Faculty of Information Science and Technology, Multimedia University, Bukit Beruang, Melaka, Malaysia.
PLoS One. 2023 Oct 19;18(10):e0292961. doi: 10.1371/journal.pone.0292961. eCollection 2023.
Cell type identification is one of the fundamental tasks in single-cell RNA sequencing (scRNA-seq) studies. It is a key step to facilitate downstream interpretations such as differential expression, trajectory inference, etc. scRNA-seq data contains technical variations that could affect the interpretation of the cell types. Therefore, gene selection, also known as feature selection in data science, plays an important role in selecting informative genes for scRNA-seq cell type identification. Generally speaking, feature selection methods are categorized into filter-, wrapper-, and embedded-based approaches. From the existing literature, methods from filter- and embedded-based approaches are widely applied in scRNA-seq gene selection tasks. The wrapper-based method that gives promising results in other fields has yet been extensively utilized for selecting gene features from scRNA-seq data; in addition, most of the existing wrapper methods used in this field are clustering instead of classification-based. With a large number of annotated data available today, this study applied a classification-based approach as an alternative to the clustering-based wrapper method. In our work, a quantum-inspired differential evolution (QDE) wrapped with a classification method was introduced to select a subset of genes from twelve well-known scRNA-seq transcriptomic datasets to identify cell types. In particular, the QDE was combined with different machine-learning (ML) classifiers namely logistic regression, decision tree, support vector machine (SVM) with linear and radial basis function kernels, as well as extreme learning machine. The linear SVM wrapped with QDE, namely QDE-SVM, was chosen by referring to the feature selection results from the experiment. QDE-SVM showed a superior cell type classification performance among QDE wrapping with other ML classifiers as well as the recent wrapper methods (i.e., FSCAM, SSD-LAHC, MA-HS, and BSF). QDE-SVM achieved an average accuracy of 0.9559, while the other wrapper methods achieved average accuracies in the range of 0.8292 to 0.8872.

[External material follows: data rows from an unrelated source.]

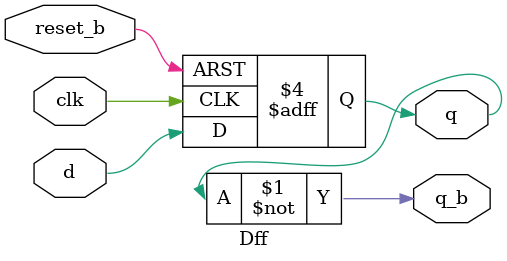
<source format=v>
`timescale 1ns / 1ps


module Dff(
output reg q,output q_b,input d,input clk,input reset_b);
assign q_b = ~q;
always@(posedge clk,negedge reset_b)
    if(reset_b == 0)
       q <= 1'b0;
    else
       q <= d;   
 endmodule

</source>
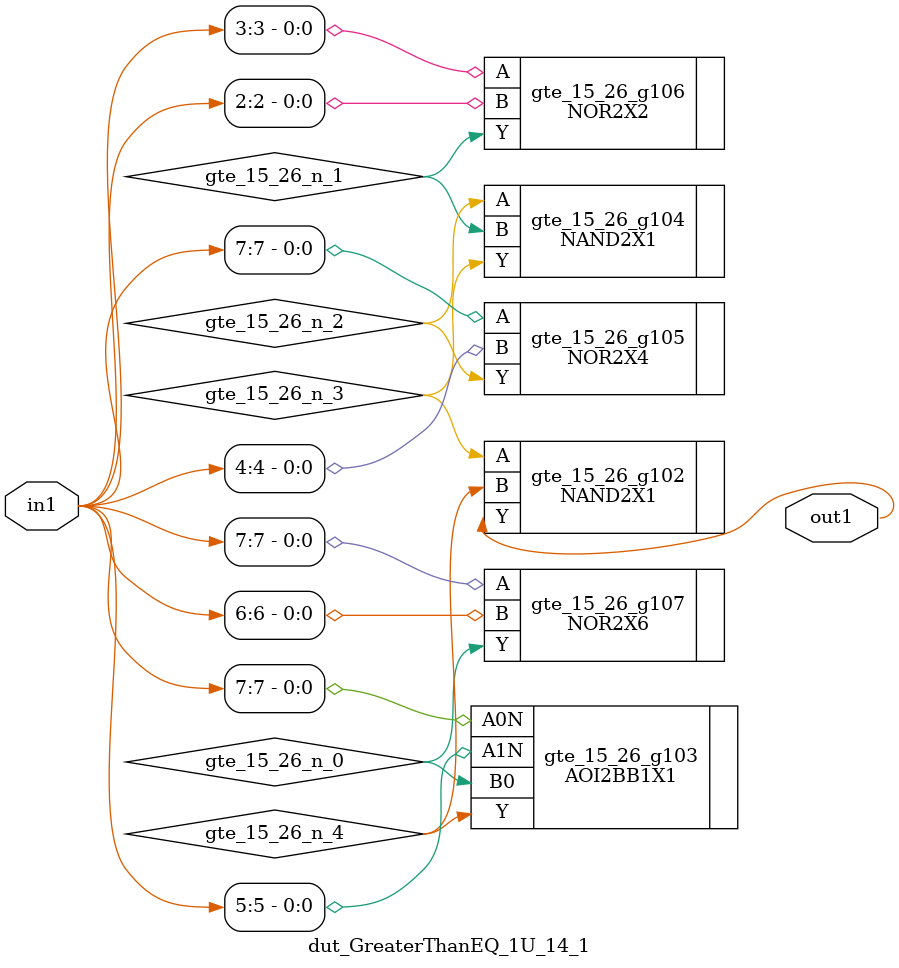
<source format=v>
`timescale 1ps / 1ps


module dut_GreaterThanEQ_1U_14_1(in1, out1);
  input [7:0] in1;
  output out1;
  wire [7:0] in1;
  wire out1;
  wire gte_15_26_n_0, gte_15_26_n_1, gte_15_26_n_2, gte_15_26_n_3,
       gte_15_26_n_4;
  NAND2X1 gte_15_26_g102(.A (gte_15_26_n_3), .B (gte_15_26_n_4), .Y
       (out1));
  AOI2BB1X1 gte_15_26_g103(.A0N (in1[7]), .A1N (in1[5]), .B0
       (gte_15_26_n_0), .Y (gte_15_26_n_4));
  NAND2X1 gte_15_26_g104(.A (gte_15_26_n_2), .B (gte_15_26_n_1), .Y
       (gte_15_26_n_3));
  NOR2X4 gte_15_26_g105(.A (in1[7]), .B (in1[4]), .Y (gte_15_26_n_2));
  NOR2X2 gte_15_26_g106(.A (in1[3]), .B (in1[2]), .Y (gte_15_26_n_1));
  NOR2X6 gte_15_26_g107(.A (in1[7]), .B (in1[6]), .Y (gte_15_26_n_0));
endmodule



</source>
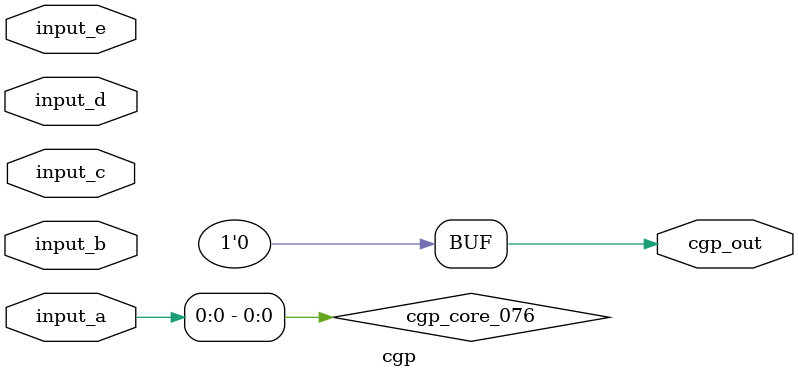
<source format=v>
module cgp(input [2:0] input_a, input [2:0] input_b, input [2:0] input_c, input [2:0] input_d, input [2:0] input_e, output [0:0] cgp_out);
  wire cgp_core_017;
  wire cgp_core_018;
  wire cgp_core_019;
  wire cgp_core_021;
  wire cgp_core_022;
  wire cgp_core_023;
  wire cgp_core_024;
  wire cgp_core_025;
  wire cgp_core_026;
  wire cgp_core_027;
  wire cgp_core_028;
  wire cgp_core_029;
  wire cgp_core_031;
  wire cgp_core_033;
  wire cgp_core_034;
  wire cgp_core_035;
  wire cgp_core_037;
  wire cgp_core_038_not;
  wire cgp_core_039_not;
  wire cgp_core_040;
  wire cgp_core_041;
  wire cgp_core_042;
  wire cgp_core_043;
  wire cgp_core_044;
  wire cgp_core_045;
  wire cgp_core_048;
  wire cgp_core_049;
  wire cgp_core_050;
  wire cgp_core_052;
  wire cgp_core_055;
  wire cgp_core_060;
  wire cgp_core_063;
  wire cgp_core_066_not;
  wire cgp_core_068;
  wire cgp_core_069;
  wire cgp_core_076;

  assign cgp_core_017 = input_b[0] ^ input_c[0];
  assign cgp_core_018 = input_b[0] & input_c[1];
  assign cgp_core_019 = ~(input_a[2] & input_c[1]);
  assign cgp_core_021 = ~(cgp_core_019 ^ cgp_core_018);
  assign cgp_core_022 = cgp_core_019 & cgp_core_018;
  assign cgp_core_023 = input_c[2] ^ cgp_core_022;
  assign cgp_core_024 = ~(input_b[2] | input_c[2]);
  assign cgp_core_025 = ~(input_b[2] | input_b[2]);
  assign cgp_core_026 = input_d[1] & input_a[0];
  assign cgp_core_027 = input_b[1] & cgp_core_023;
  assign cgp_core_028 = cgp_core_025 | cgp_core_027;
  assign cgp_core_029 = input_b[2] ^ input_e[0];
  assign cgp_core_031 = input_d[1] | input_e[1];
  assign cgp_core_033 = ~(cgp_core_031 | input_c[2]);
  assign cgp_core_034 = cgp_core_031 & input_a[0];
  assign cgp_core_035 = input_e[2] | cgp_core_034;
  assign cgp_core_037 = input_d[2] & input_e[2];
  assign cgp_core_038_not = ~cgp_core_035;
  assign cgp_core_039_not = ~cgp_core_035;
  assign cgp_core_040 = ~(input_e[2] & cgp_core_039_not);
  assign cgp_core_041 = cgp_core_017 ^ cgp_core_029;
  assign cgp_core_042 = input_b[1] & cgp_core_029;
  assign cgp_core_043 = cgp_core_021 ^ input_c[1];
  assign cgp_core_044 = cgp_core_021 & cgp_core_033;
  assign cgp_core_045 = input_c[1] ^ cgp_core_042;
  assign cgp_core_048 = cgp_core_026 ^ input_b[1];
  assign cgp_core_049 = ~(cgp_core_026 | cgp_core_038_not);
  assign cgp_core_050 = cgp_core_048 ^ input_c[1];
  assign cgp_core_052 = ~(cgp_core_049 & cgp_core_048);
  assign cgp_core_055 = input_d[0] | input_a[0];
  assign cgp_core_060 = ~cgp_core_055;
  assign cgp_core_063 = ~cgp_core_050;
  assign cgp_core_066_not = ~input_a[2];
  assign cgp_core_068 = ~cgp_core_045;
  assign cgp_core_069 = input_a[1] & cgp_core_068;
  assign cgp_core_076 = input_a[0] & input_a[0];

  assign cgp_out[0] = 1'b0;
endmodule
</source>
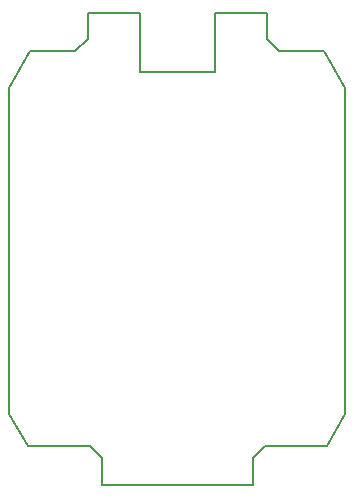
<source format=gbr>
%TF.GenerationSoftware,KiCad,Pcbnew,(5.1.9-0-10_14)*%
%TF.CreationDate,2021-09-13T12:25:13+02:00*%
%TF.ProjectId,SmartwatchPCB,536d6172-7477-4617-9463-685043422e6b,rev?*%
%TF.SameCoordinates,Original*%
%TF.FileFunction,Profile,NP*%
%FSLAX46Y46*%
G04 Gerber Fmt 4.6, Leading zero omitted, Abs format (unit mm)*
G04 Created by KiCad (PCBNEW (5.1.9-0-10_14)) date 2021-09-13 12:25:13*
%MOMM*%
%LPD*%
G01*
G04 APERTURE LIST*
%TA.AperFunction,Profile*%
%ADD10C,0.150000*%
%TD*%
G04 APERTURE END LIST*
D10*
X25238759Y-16675462D02*
X25238759Y-18886462D01*
X25238759Y-18886462D02*
X24193959Y-19931462D01*
X24193959Y-19931462D02*
X20381559Y-19931462D01*
X20381559Y-19931462D02*
X18599359Y-23018463D01*
X18599359Y-23018463D02*
X18599359Y-50638462D01*
X18599359Y-50638462D02*
X20154759Y-53332463D01*
X20154759Y-53332463D02*
X25425759Y-53332463D01*
X25425759Y-53332463D02*
X26425959Y-54332463D01*
X26425959Y-54332463D02*
X26425959Y-56680462D01*
X26425959Y-56680462D02*
X39207359Y-56680462D01*
X39207359Y-56680462D02*
X39207359Y-54332463D01*
X39207359Y-54332463D02*
X40208359Y-53332463D01*
X40208359Y-53332463D02*
X45479359Y-53332463D01*
X45479359Y-53332463D02*
X47034359Y-50638462D01*
X47034359Y-50638462D02*
X47034359Y-23018463D01*
X47034359Y-23018463D02*
X45252359Y-19931462D01*
X45252359Y-19931462D02*
X41439359Y-19931462D01*
X41439359Y-19931462D02*
X40395359Y-18886462D01*
X40395359Y-18886462D02*
X40395359Y-16675462D01*
X40395359Y-16675462D02*
X36005359Y-16675462D01*
X36005359Y-16675462D02*
X36005359Y-21672463D01*
X36005359Y-21672463D02*
X29627359Y-21672463D01*
X29627359Y-21672463D02*
X29627359Y-16675462D01*
X29627359Y-16675462D02*
X25238759Y-16675462D01*
X25238759Y-16675462D02*
X25238759Y-16675462D01*
M02*

</source>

细胞类型鉴定是单细胞 RNA 测序 (scRNA-seq) 研究中的基本任务之一。它是促进下游解释(如差异表达、轨迹推断等)的关键步骤。scRNA-seq 数据包含可能影响细胞类型解释的技术变化。因此,基因选择(在数据科学中也称为特征选择)在为 scRNA-seq 细胞类型鉴定选择信息丰富的基因方面起着重要作用。一般来说,特征选择方法分为过滤型、包装型和嵌入式方法。从现有文献来看,过滤型和嵌入式方法的方法在 scRNA-seq 基因选择任务中得到了广泛应用。在其他领域中给出有希望结果的包装型方法尚未广泛用于从 scRNA-seq 数据中选择基因特征;此外,该领域中使用的大多数现有包装方法都是基于聚类而不是基于分类。有了大量现有的注释数据,本研究应用了一种基于分类的方法作为聚类包装方法的替代方法。在我们的工作中,引入了一种基于量子启发式差分进化 (QDE) 的分类方法,用于从 12 个著名的 scRNA-seq 转录组数据集选择一组基因,以识别细胞类型。特别是,QDE 与不同的机器学习 (ML) 分类器(即逻辑回归、决策树、带有线性和径向基函数核的支持向量机 (SVM) 以及极限学习机)相结合。通过参考实验中的特征选择结果,选择了 QDE 与其他 ML 分类器以及最近的包装方法(即 FSCAM、SSD-LAHC、MA-HS 和 BSF)包装的线性 SVM,即 QDE-SVM。QDE-SVM 与其他包装方法以及最近的包装方法(即 FSCAM、SSD-LAHC、MA-HS 和 BSF)相比,在细胞类型分类性能方面表现出优越的性能。QDE-SVM 的平均准确率为 0.9559,而其他包装方法的平均准确率在 0.8292 到 0.8872 之间。